JAKARTA - Upaya menjaga ketahanan energi di wilayah Bengkulu terus diperkuat oleh Pertamina Patra Niaga Regional Sumatera Bagian Selatan (Sumbagsel).
Perusahaan energi pelat merah ini memastikan penyaluran Bahan Bakar Minyak (BBM) ke seluruh Stasiun Pengisian Bahan Bakar Umum (SPBU) berjalan lancar dengan mendatangkan kapal tanker berisi ribuan kiloliter bahan bakar.
Pertamina mengonfirmasi bahwa telah dilakukan build-up stok BBM melalui kapal tanker yang mengangkut 2.000 kiloliter Pertalite dan 1.000 kiloliter Pertamax. Langkah ini dilakukan untuk menjaga ketersediaan bahan bakar di wilayah Bengkulu dan sekitarnya, terutama di tengah meningkatnya kebutuhan energi masyarakat.
Kapal pengangkut BBM tersebut telah tiba di pelabuhan dan siap menyalurkan pasokan ke Fuel Terminal (FT) Pulau Baai, yang berfungsi sebagai titik utama distribusi BBM di provinsi tersebut.
“Pertamina berkomitmen menjaga ketersediaan energi dan memberikan pelayanan terbaik bagi masyarakat Bengkulu. Kami juga terus berkoordinasi dengan berbagai pihak untuk memastikan distribusi BBM tetap aman dan terkendali,” ujar Rusminto Wahyudi, Area Manager Communication, Relation & CSR Pertamina Patra Niaga Regional Sumbagsel.

[DATA TERCATAT]:
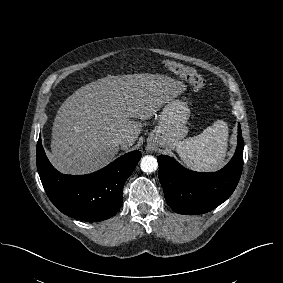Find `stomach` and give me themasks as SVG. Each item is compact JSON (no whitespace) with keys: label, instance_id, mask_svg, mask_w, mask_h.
Returning <instances> with one entry per match:
<instances>
[{"label":"stomach","instance_id":"obj_1","mask_svg":"<svg viewBox=\"0 0 283 283\" xmlns=\"http://www.w3.org/2000/svg\"><path fill=\"white\" fill-rule=\"evenodd\" d=\"M190 117L188 105L179 100H170L159 114V123L147 138V143L153 147L175 149L186 137V123Z\"/></svg>","mask_w":283,"mask_h":283}]
</instances>
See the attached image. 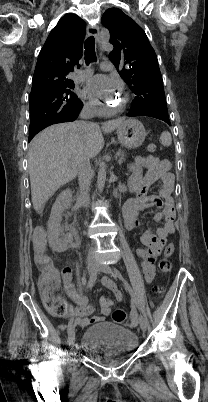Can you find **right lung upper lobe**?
I'll return each mask as SVG.
<instances>
[{
	"label": "right lung upper lobe",
	"mask_w": 208,
	"mask_h": 402,
	"mask_svg": "<svg viewBox=\"0 0 208 402\" xmlns=\"http://www.w3.org/2000/svg\"><path fill=\"white\" fill-rule=\"evenodd\" d=\"M85 32V22L75 14L59 20L39 53L31 93L42 84L70 80L68 73L80 67Z\"/></svg>",
	"instance_id": "obj_1"
}]
</instances>
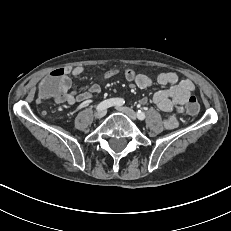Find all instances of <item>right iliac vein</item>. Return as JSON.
Instances as JSON below:
<instances>
[{
  "mask_svg": "<svg viewBox=\"0 0 231 231\" xmlns=\"http://www.w3.org/2000/svg\"><path fill=\"white\" fill-rule=\"evenodd\" d=\"M105 114H106V110L105 109L104 110H98V111L95 112L94 116L97 119H101L102 117L105 116Z\"/></svg>",
  "mask_w": 231,
  "mask_h": 231,
  "instance_id": "1",
  "label": "right iliac vein"
}]
</instances>
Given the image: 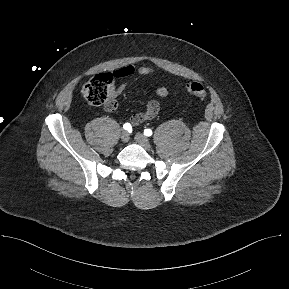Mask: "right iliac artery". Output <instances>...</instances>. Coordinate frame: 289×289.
<instances>
[{
	"instance_id": "82829eb1",
	"label": "right iliac artery",
	"mask_w": 289,
	"mask_h": 289,
	"mask_svg": "<svg viewBox=\"0 0 289 289\" xmlns=\"http://www.w3.org/2000/svg\"><path fill=\"white\" fill-rule=\"evenodd\" d=\"M123 128H124L125 130H128V131H130V130L132 129L130 123H125V124L123 125Z\"/></svg>"
}]
</instances>
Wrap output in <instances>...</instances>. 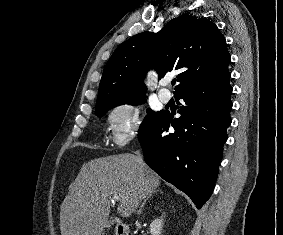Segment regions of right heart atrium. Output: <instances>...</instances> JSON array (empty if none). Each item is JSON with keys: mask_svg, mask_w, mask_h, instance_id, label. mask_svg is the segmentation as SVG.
<instances>
[{"mask_svg": "<svg viewBox=\"0 0 283 235\" xmlns=\"http://www.w3.org/2000/svg\"><path fill=\"white\" fill-rule=\"evenodd\" d=\"M142 121L140 107L132 101L115 105L108 115V130L112 143L122 147L136 134Z\"/></svg>", "mask_w": 283, "mask_h": 235, "instance_id": "d8ad5b80", "label": "right heart atrium"}]
</instances>
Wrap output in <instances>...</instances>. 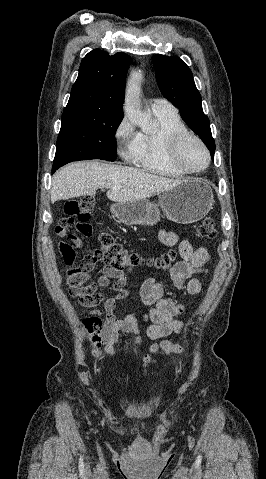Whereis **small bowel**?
Segmentation results:
<instances>
[{
    "mask_svg": "<svg viewBox=\"0 0 266 479\" xmlns=\"http://www.w3.org/2000/svg\"><path fill=\"white\" fill-rule=\"evenodd\" d=\"M161 242L166 246L178 244L181 261L176 263L171 270L170 276L176 289L189 295H198L201 292V283L194 275L207 272L205 264L208 260V252L203 247L194 248L191 240H179L178 236L169 231H161ZM69 244H79V240L73 236H67ZM100 261V255L94 253L84 261L86 267L82 275H85L96 263ZM102 272L105 277L116 279L120 287L113 297L108 298L103 305L106 312L105 319H101L102 310L92 309L82 321V326L88 332L91 343L90 353L100 361L116 358L115 343L120 333H129L136 336L135 344L141 343L139 335L138 315L130 313L122 316L117 313L119 301L129 295L127 288L128 278L122 271H118L108 265H103ZM77 273L69 271L68 283L72 276ZM140 296L146 309L142 313L144 322L150 323L144 328L146 335L151 339L164 338L172 333H180L183 323L176 317L184 311V305L164 297L163 286L154 278L145 280L140 288ZM78 303L84 307H91L85 299L78 298Z\"/></svg>",
    "mask_w": 266,
    "mask_h": 479,
    "instance_id": "small-bowel-1",
    "label": "small bowel"
}]
</instances>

[DESKRIPSI TUGAS]: Tolong cetak ulang seluruh teks tentang pasokan BBM Pertamina di Bengkulu, kata demi kata tanpa perubahan apa pun.

[JAWABAN]:
JAKARTA - Upaya menjaga ketahanan energi di wilayah Bengkulu terus diperkuat oleh Pertamina Patra Niaga Regional Sumatera Bagian Selatan (Sumbagsel).
Perusahaan energi pelat merah ini memastikan penyaluran Bahan Bakar Minyak (BBM) ke seluruh Stasiun Pengisian Bahan Bakar Umum (SPBU) berjalan lancar dengan mendatangkan kapal tanker berisi ribuan kiloliter bahan bakar.
Pertamina mengonfirmasi bahwa telah dilakukan build-up stok BBM melalui kapal tanker yang mengangkut 2.000 kiloliter Pertalite dan 1.000 kiloliter Pertamax. Langkah ini dilakukan untuk menjaga ketersediaan bahan bakar di wilayah Bengkulu dan sekitarnya, terutama di tengah meningkatnya kebutuhan energi masyarakat.
Kapal pengangkut BBM tersebut telah tiba di pelabuhan dan siap menyalurkan pasokan ke Fuel Terminal (FT) Pulau Baai, yang berfungsi sebagai titik utama distribusi BBM di provinsi tersebut.
“Pertamina berkomitmen menjaga ketersediaan energi dan memberikan pelayanan terbaik bagi masyarakat Bengkulu. Kami juga terus berkoordinasi dengan berbagai pihak untuk memastikan distribusi BBM tetap aman dan terkendali,” ujar Rusminto Wahyudi, Area Manager Communication, Relation & CSR Pertamina Patra Niaga Regional Sumbagsel.